The Commerce Department figures out the monthly saving rate by taking people’s disposable income and subtracting their spending.
And even though spending rose in January, disposable income did too.
“We saw that rise about 2% in January, which outpaced spending, which is why the overall saving rate moved higher,” said Shannon Seery, an economist at Wells Fargo. She said much of last month’s increase in income had to do with one-off factors, including the way the Commerce Department calculates taxes in January and the recent cost-of-living adjustment to Social Security.
But Seery also said individuals’ take-home pay has been steadily rising.
“So, I do think that the savings situation is improving, and that is a good indication that households do have some spending power in the months ahead,” she said.

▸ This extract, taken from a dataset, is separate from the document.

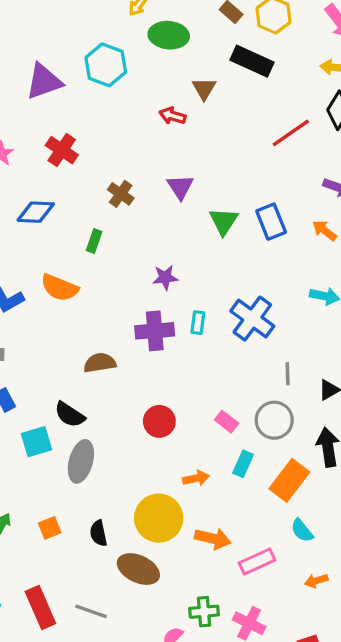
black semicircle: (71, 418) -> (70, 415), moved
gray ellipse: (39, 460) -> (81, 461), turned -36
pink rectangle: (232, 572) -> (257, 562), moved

The issue is that households have different amounts of spending power. Megan Greene, global chief economist at the Kroll Institute, said lower-income households are burning through their savings at faster rates.
Meanwhile, credit card balances have been rising.
“That suggests some households are really struggling to make ends meet and are just putting expenses on credit cards,” Greene said. She added that people have been steadily spending down the savings they built up early in the pandemic with the help of government relief aid.
In fact, the current saving rate is below where it was in 2019, “which suggests that households are still eating into their savings more than they usually are,” Greene said.
The saving rate could continue to rise this year, given that the job market is still strong and wages are improving.
“If you look at labor market conditions right now, you can see that the labor market is still providing some support for household income,” said Lydia Boussour, senior economist at EY-Parthenon.
But, Boussour said, spending could slow down. If the economy starts looking more uncertain this year, “companies are going to be turning increasingly cautious with their hiring and spending. And that’s likely to lead consumers to be even more cautious with their spending.”
Which could cause the saving rate to rise even more, Boussour said.